> PROBLEM TO WORK ON:
Within the records, which lines hold the string "Доставка"? Report each one by copying it.

> PROVIDED DATA:
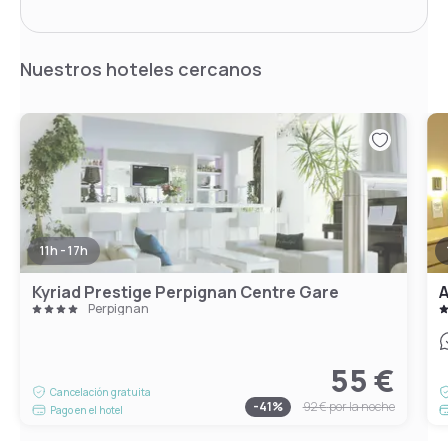
Nuestros hoteles cercanos
11h - 17h
Kyriad Prestige Perpignan Centre Gare
A
Perpignan
55 €
Cancelación gratuita
-
41
%
92 €
por la noche
Pago en el hotel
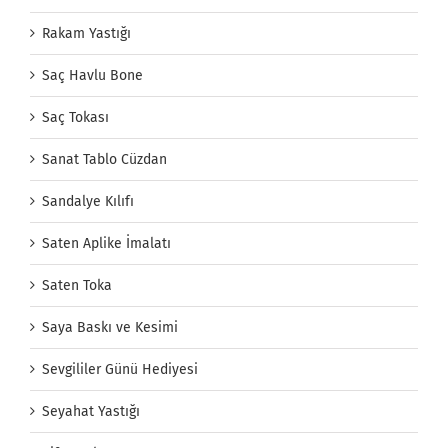
Rakam Yastığı
Saç Havlu Bone
Saç Tokası
Sanat Tablo Cüzdan
Sandalye Kılıfı
Saten Aplike İmalatı
Saten Toka
Saya Baskı ve Kesimi
Sevgililer Günü Hediyesi
Seyahat Yastığı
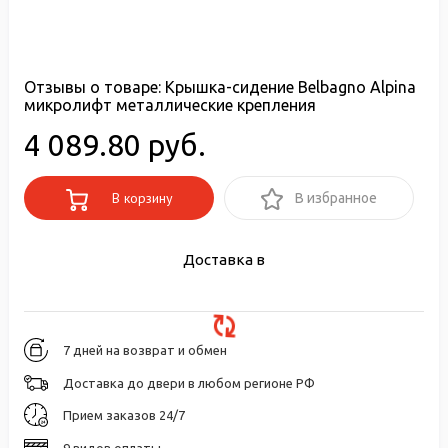
Отзывы о товаре:
Крышка-сидение Belbagno Alpina
микролифт металлические крепления
4 089.80 руб.
В корзину
В избранное
Доставка в
7 дней на возврат и обмен
Доставка до двери в любом регионе РФ
Прием заказов 24/7
9 видов оплаты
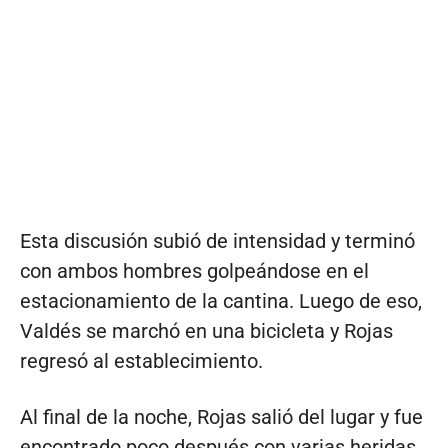
Esta discusión subió de intensidad y terminó
con ambos hombres golpeándose en el
estacionamiento de la cantina. Luego de eso,
Valdés se marchó en una bicicleta y Rojas
regresó al establecimiento.
Al final de la noche, Rojas salió del lugar y fue
encontrado poco después con varias heridas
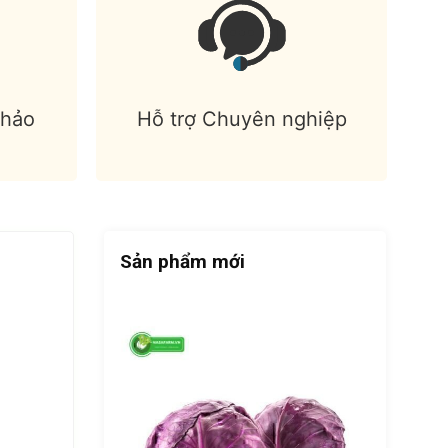
 hảo
Hỗ trợ Chuyên nghiệp
Sản phẩm mới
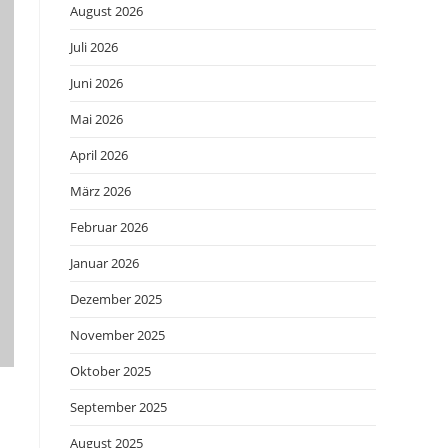
August 2026
Juli 2026
Juni 2026
Mai 2026
April 2026
März 2026
Februar 2026
Januar 2026
Dezember 2025
November 2025
Oktober 2025
September 2025
August 2025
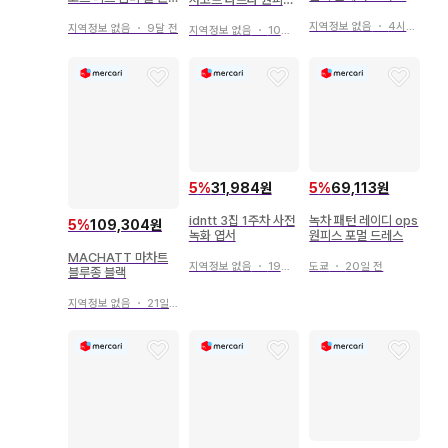
스커트 전체 밴딩
피스 정가 25000엔
정가 25300엔
지역정보 없음
・
4시간 전
지역정보 없음
・
9달 전
지역정보 없음
・
10달 전
5
%
69,113원
5
%
31,984원
녹차 패턴 레이디 ops
idntt 3집 1주차 사전
5
%
109,304원
원피스 포멀 드레스
녹화 엽서
MACHATT 마차트
도쿄
・
20일 전
지역정보 없음
・
19일 전
블루종 블랙
지역정보 없음
・
21일 전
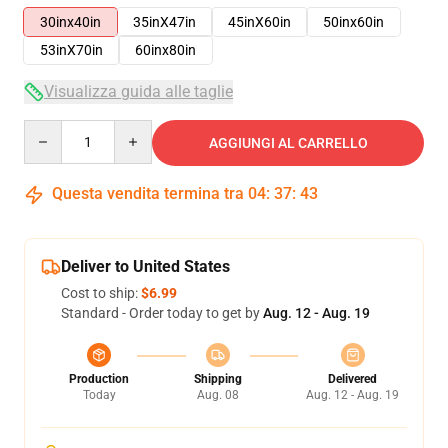
30inx40in
35inX47in
45inX60in
50inx60in
53inX70in
60inx80in
Visualizza guida alle taglie
Quantity
AGGIUNGI AL CARRELLO
Questa vendita termina tra
04
:
37
:
43
Deliver to United States
Cost to ship:
$6.99
Standard - Order today to get by
Aug. 12 - Aug. 19
Production
Shipping
Delivered
Today
Aug. 08
Aug. 12 - Aug. 19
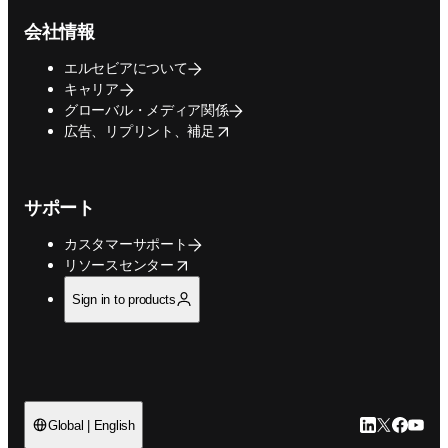
会社情報
エルセビアについて
キャリア
グローバル・メディア関係
opens in new tab/window
広告、リプリント、補足
サポート
カスタマーサポート
opens in new tab/window
リソースセンター
Sign in to products
LinkedIn
Twitte
Faceb
You
Global | English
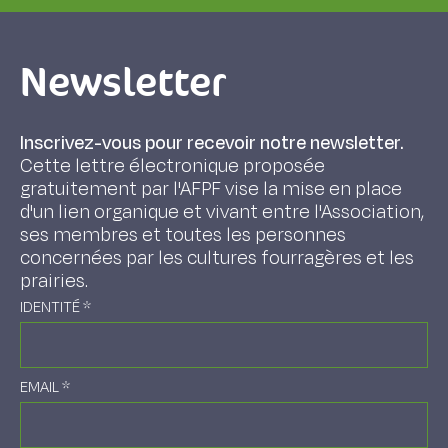
Newsletter
Inscrivez-vous pour recevoir notre newsletter.
Cette lettre électronique proposée
gratuitement par l'AFPF vise la mise en place
d'un lien organique et vivant entre l'Association,
ses membres et toutes les personnes
concernées par les cultures fourragères et les
prairies.
IDENTITÉ
*
EMAIL
*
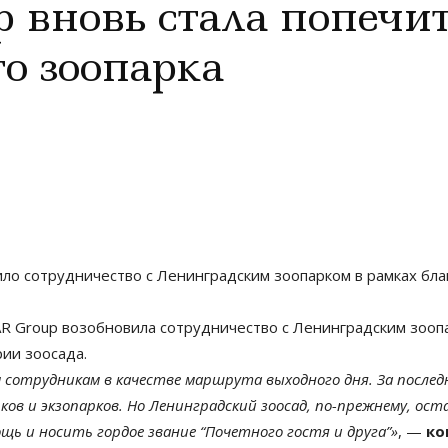
вновь стала попечи
о зоопарка
ло сотрудничество с Ленинградским зоопарком в рамках б
R Group возобновила сотрудничество с Ленинградским зооп
ии зоосада.
 сотрудникам в качестве маршрута выходного дня. За послед
ов и экзопарков. Но Ленинградский зоосад, по-прежнему, ос
ь и носить гордое звание “Почетного гостя и друга”»
, —
ко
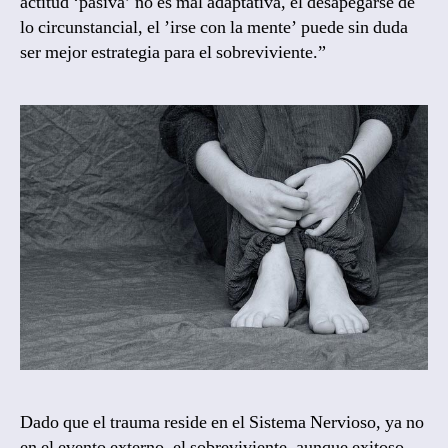
actitud ‘pasiva’ no es mal adaptativa, el desapegarse de
lo circunstancial, el ’irse con la mente’ puede sin duda
ser mejor estrategia para el sobreviviente.”
Dado que el trauma reside en el Sistema Nervioso, ya no
en el evento externo, el sobreviviente, aunque exitoso,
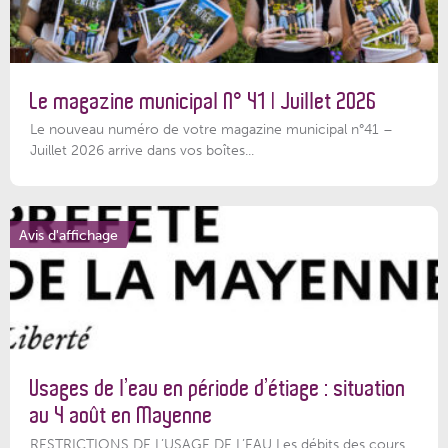
Le magazine municipal N° 41 | Juillet 2026
Le nouveau numéro de votre magazine municipal n°41 –
Juillet 2026 arrive dans vos boîtes...
Avis d'affichage
Usages de l’eau en période d’étiage : situation
au 4 août en Mayenne
RESTRICTIONS DE L’USAGE DE L’EAU Les débits des cours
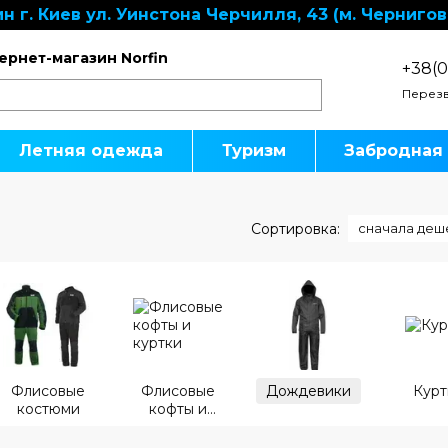
н г. Киев ул. Уинстона Черчилля, 43 (м. Чернигов
ернет-магазин Norfin
+38(0
Перезв
Летняя одежда
Туризм
Забродная
и
Сортировка:
сначала деш
Флисовые
Флисовые
Дождевики
Курт
костюми
кофты и
куртки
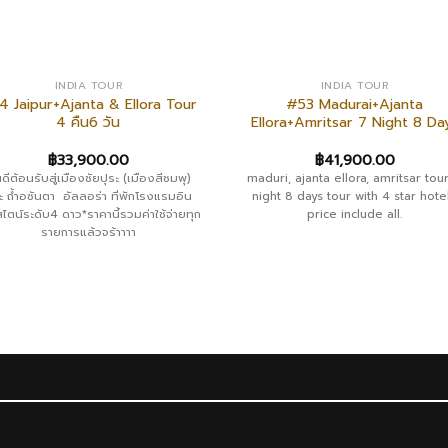
INDIA TOUR
INDIA TOUR
4 Jaipur+Ajanta & Ellora Tour
#53 Madurai+Ajanta
4 คืน6 วัน
Ellora+Amritsar 7 Night 8 Da
฿
33,900.00
฿
41,900.00
นดีต้อนรับสู่เมืองชัยปุระ (เมืองสีชมพุ)
maduri, ajanta ellora, amritsar tour
ะ ถ้ำอชันตา อัลลอร่า ที่พักโรงแรมอิน
night 8 days tour with 4 star hotel
สไตน์ระดับ4 ดาว*ราคานี้รวมค่าใช้จ่ายทุก
price include all.
รายการแล้วจร้าาาา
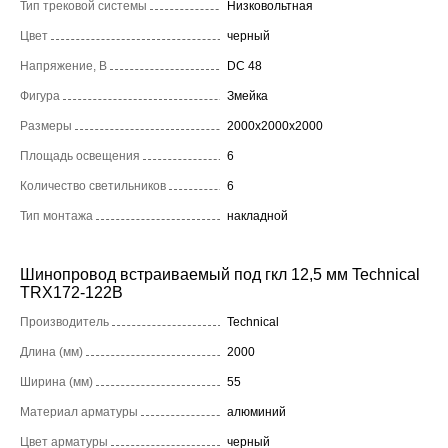
Тип трековой системы
Низковольтная
Цвет
черный
Напряжение, В
DC 48
Фигура
Змейка
Размеры
2000x2000x2000
Площадь освещения
6
Количество светильников
6
Тип монтажа
накладной
Шинопровод встраиваемый под гкл 12,5 мм Technical
TRX172-122B
Производитель
Technical
Длина (мм)
2000
Ширина (мм)
55
Материал арматуры
алюминий
Цвет арматуры
черный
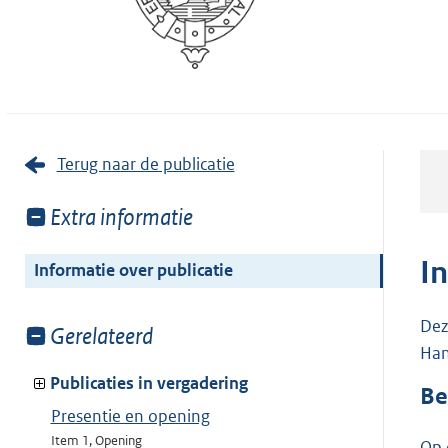
Terug naar de publicatie
Toon
Extra informatie
meer
van:
I
Informatie over publicatie
Dez
Toon
Gerelateerd
Han
meer
van:
Publicaties in vergadering
Be
Presentie en opening
Item 1, Opening
Op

> ANSWER SECTION:
Доставка в
Доставка до двери в любом регионе РФ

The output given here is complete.